Across the world, the garment industry is notorious for the ill-treatment of workers in neo-colonial supply chains who are at the mercy of international brands making huge profits at their expense. The interruption to trade engendered by the Covid epidemic vividly demonstrated that workers in the global South are as disposable as the cheap clothes they make when, in most cases, their corporate buyers in the USA and Europe simply abandoned them until business could be resumed.
An unjust system
What this goes to show is that the entire global garment trading system is based on unjust, imbalanced terms of trade giving rise to an abusive dependent relationship between impoverished producer countries and their Western buyers. Consequently, while well-meaning efforts to improve conditions for exploited garment workers in Bangladesh, China, Honduras and elsewhere by raising consciousness amongst Western consumers are to be encouraged, the underlying problems will only be resolved by the elimination of a globalised, profits-based system and its replacement by a more equitable and sustainable model.
Here in the UK, perhaps the only body that can claim to source clothing from unionised factories on the Indian sub-continent but who also understand the need for radical change is No Sweat (https://nosweat.org.uk/t-shirts/) and it is a shame that more trade unions and progressive organisations do not use their products rather than relying on commercial clothing businesses that have, at best, dubious ethical credentials.

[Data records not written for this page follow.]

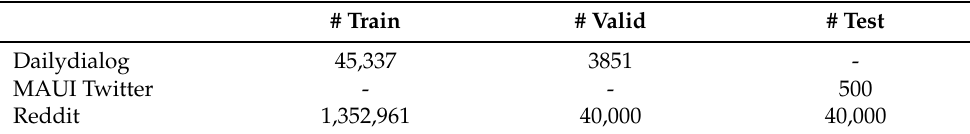
Table 2. Simple statistics on the data sets for response weight and response generation. # Train #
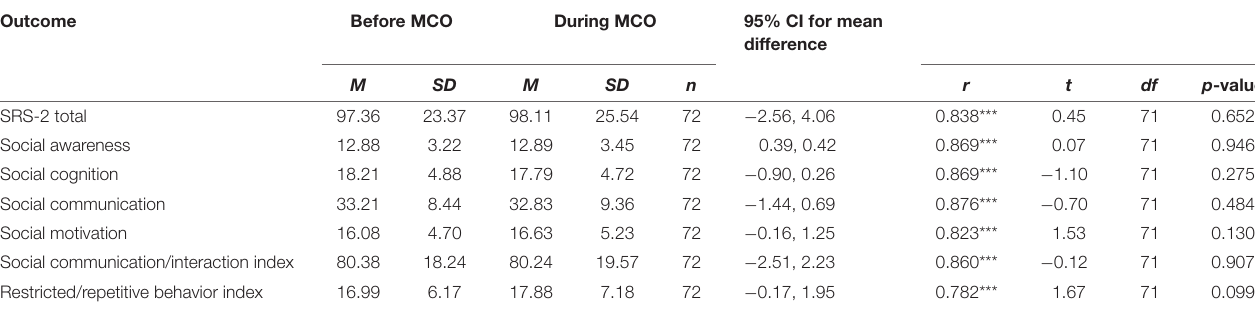
TABLE 4 | Mean and standard deviation and paired sample T -test for social responsiveness scales-2 in ASC group. Outcome Before MCO During MCO 95% CI for mean difference M SD M SD n r t df p -value SRS-2 total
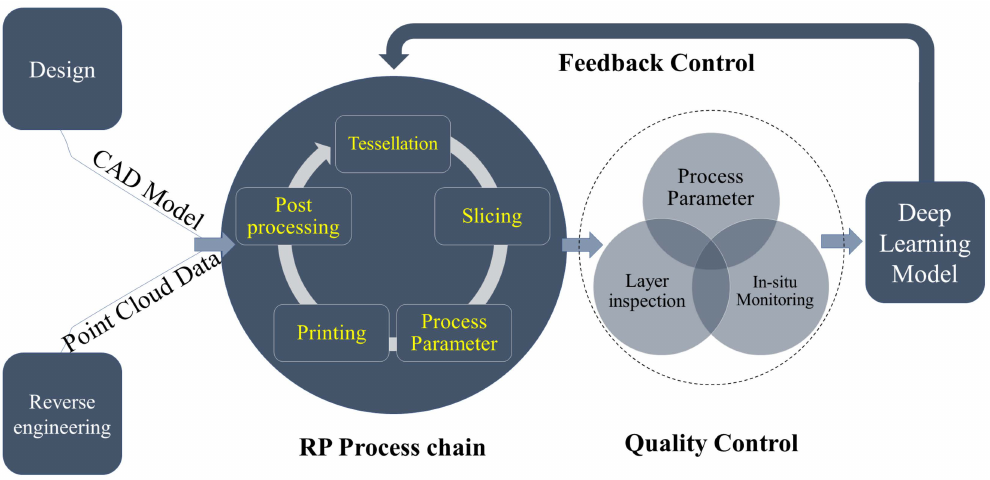
Figure 4. Incorporation of deep learning in AM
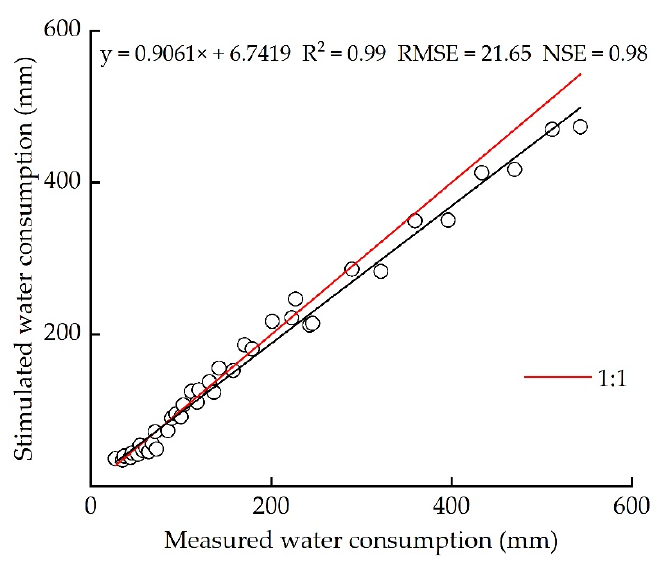
Figure 4. Comparison between measured and simulated values of water consumption during apple growing season in 2019 and 2020.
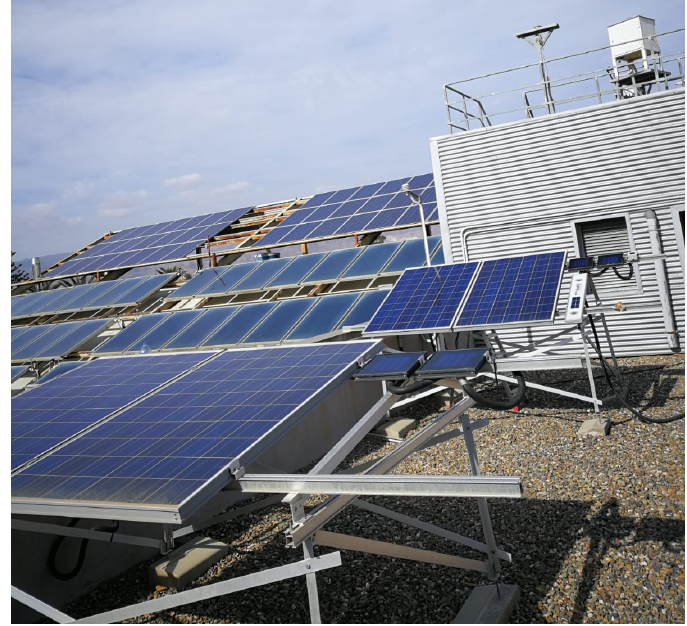
Figure 1. Experimental facility at the Universidad de Almería.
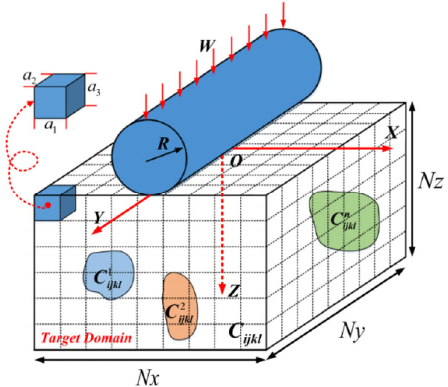
Fig. 65 A line-contact model of inhomogeneous material subjected to line-contact loading [894]. Reproduced with permission from Ref. [894], © Springer-Verlag GmbH Germany, part of Springer Nature,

Back in Argentina, before Milei, the garment industry, though by no means perfect, was one of the few in the world that was largely self-sufficient. It had survived the politics of the military dictatorship, the hyperinflation of the Alfonsín government that followed it and the indiscriminate opening of the import market by the right wing Macri administration elected in 2015. A process of automation and mechanisation cost many jobs but at least enabled it to continue to trade in an internal market of 47 million inhabitants. How much of it will survive another three years of Milei’s onslaught on domestic enterprise remains to be seen. In every sense of the phrase, the fabric of the nation is being torn apart.
Main image: ‘Textile production is falling in Argentina. Photo: Fashion Network
Bert Schouwenburg is a trade union advisor. He was formerly in charge of international affairs at the GMB union where he established and maintained close links with unions on Latin American tropical fruit plantations as well as representing the ETUC on EU-Latin America trade bodies. He has lived, studied and worked in several Latin American republics and has had numerous articles printed in a variety of outlets.